The Department of Computer Science is installing the latest conferencing technology on the White Rose grid, allowing groups of people who may be many thousands of miles apart to communicate by video using giant, wall-sized screens. Other digital technologies such as video clips and powerpoint presentations can also be used on the grid during conferences and seminars.
A grant of £30,000 made to the project by the EPSRC (Engineering and Physical Sciences Research Council) to support this aspect of the grid run by the Universities of York, Leeds and Sheffield, (the White Rose Universities). The White Rose Grid is the first of its kind, a metropolitan grid that will provide a general-purpose high performance computing (HPC) service from researchers of the three universities. Its purpose is to deliver stable well-managed HPC services, and to demonstrate the benefits of grid technologies in sharing resources and supporting multidisciplinary consortium-based research. The White Rose Grid will deliver these benefits to a wide range of researchers in the areas including mathematical and computational modelling in natural sciences; modelling complex engineering systems; bio-informatics and bio-medical sciences; earth and environmental sciences; and computer science and informatics.

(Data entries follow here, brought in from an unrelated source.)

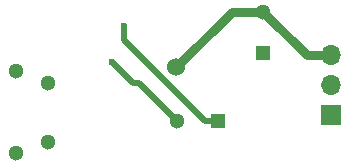
<source format=gbl>
G04 #@! TF.FileFunction,Copper,L2,Bot,Signal*
%FSLAX46Y46*%
G04 Gerber Fmt 4.6, Leading zero omitted, Abs format (unit mm)*
G04 Created by KiCad (PCBNEW (2015-12-22 BZR 6403)-product) date Mon 09 Jan 2017 12:27:38 AM EST*
%MOMM*%
G01*
G04 APERTURE LIST*
%ADD10C,0.100000*%
%ADD11C,1.300000*%
%ADD12R,1.300000X1.300000*%
%ADD13R,1.700000X1.700000*%
%ADD14O,1.700000X1.700000*%
%ADD15C,0.600000*%
%ADD16C,1.524000*%
%ADD17C,0.500000*%
%ADD18C,0.781000*%
G04 APERTURE END LIST*
D10*
D11*
X140500000Y-110000000D03*
D12*
X144000000Y-110000000D03*
D11*
X129562540Y-106749100D03*
X129562540Y-111749100D03*
X126862540Y-105749100D03*
X126862540Y-112749100D03*
X147750000Y-100750000D03*
D12*
X147750000Y-104250000D03*
D13*
X153500000Y-109540000D03*
D14*
X153500000Y-107000000D03*
X153500000Y-104460000D03*
D15*
X135000000Y-105000000D03*
X136000000Y-102000000D03*
D16*
X140442901Y-105442901D03*
D17*
X137250000Y-106750000D02*
X136750000Y-106750000D01*
X136750000Y-106750000D02*
X135000000Y-105000000D01*
X137250000Y-106750000D02*
X140500000Y-110000000D01*
X136000000Y-103150000D02*
X136000000Y-102424264D01*
X144000000Y-110000000D02*
X142850000Y-110000000D01*
X142850000Y-110000000D02*
X136000000Y-103150000D01*
X136000000Y-102424264D02*
X136000000Y-102000000D01*
D18*
X147750000Y-100750000D02*
X145135802Y-100750000D01*
X145135802Y-100750000D02*
X140442901Y-105442901D01*
X151460000Y-104460000D02*
X153500000Y-104460000D01*
X151460000Y-104460000D02*
X147750000Y-100750000D01*
M02*

</source>
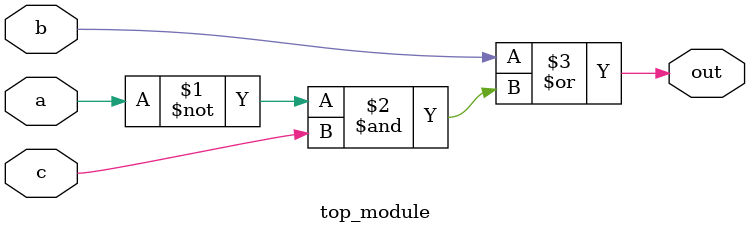
<source format=sv>
module top_module(
	input a, 
	input b,
	input c,
	output out
);

    // According to the Karnaugh map, the output (out) should be high (1) for the following minterms:
    // bc\ a
    // 00 | 0 | 1 |
    // 01 | 1 | 1 |
    // 11 | 1 | 1 |
    // 10 | 1 | 1 |
    // The minterms covered are: 001, 011, 111, 101 and 100
    // The simplified boolean expression is: out = b | (~a & c)

    assign out = b | (~a & c);

endmodule

</source>
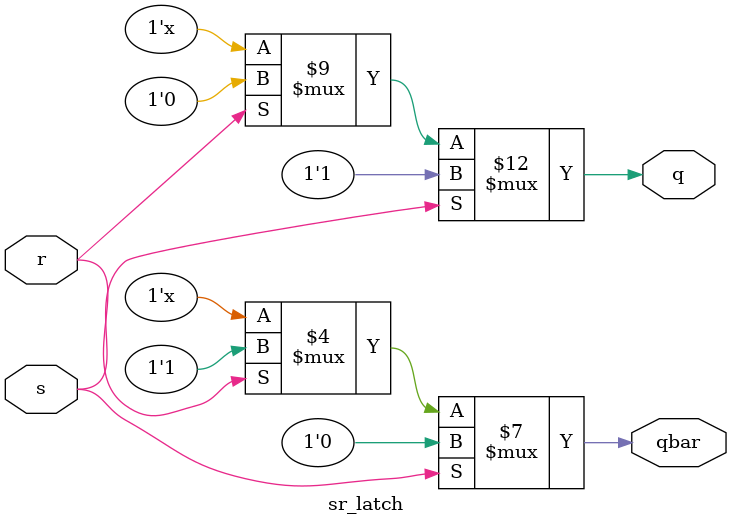
<source format=v>
`timescale 1ns / 1ps


module sr_latch(input s,input r,output reg q,output reg qbar);
always @(s,r) begin 
  if(s==1'b1)
     begin 
      q <=1'b1;
      qbar <=1'b0;
   end 
   else if (r==1'b1)
     begin
     q <=1'b0;
     qbar <=1'b1;
   end 
end
endmodule

</source>
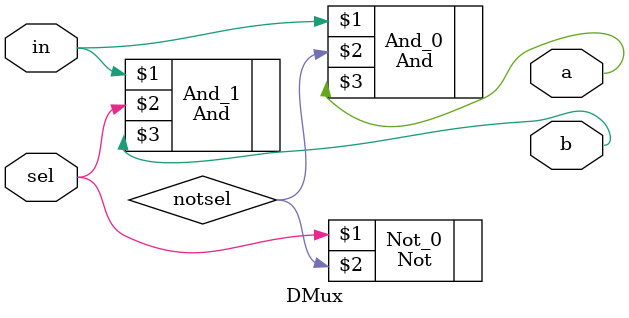
<source format=v>
/**
 * Demultiplexor:
 * {a, b} = {in, 0} if sel == 0
 *          {0, in} if sel == 1
 */
`default_nettype none

module DMux(
	input wire in,
	input wire sel,
    output wire a,
	output wire b
);

// your implementation comes here:

wire notsel;

Not Not_0(sel, notsel);
And And_0(in, notsel, a);
And And_1(in, sel, b);

endmodule

</source>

The WRG consortium is participating fully in the UK E-Science initiative to advance the state of the art in grid computing.
Professor Jim Austin, project leader, said: “This is a very exciting and innovative way to bring together real-time conferencing facilities with the benefit of broadband technology.”
Members of the University will be able to use the access grid to participate in large-scale meetings and collaborative teamwork sessions from May 2004.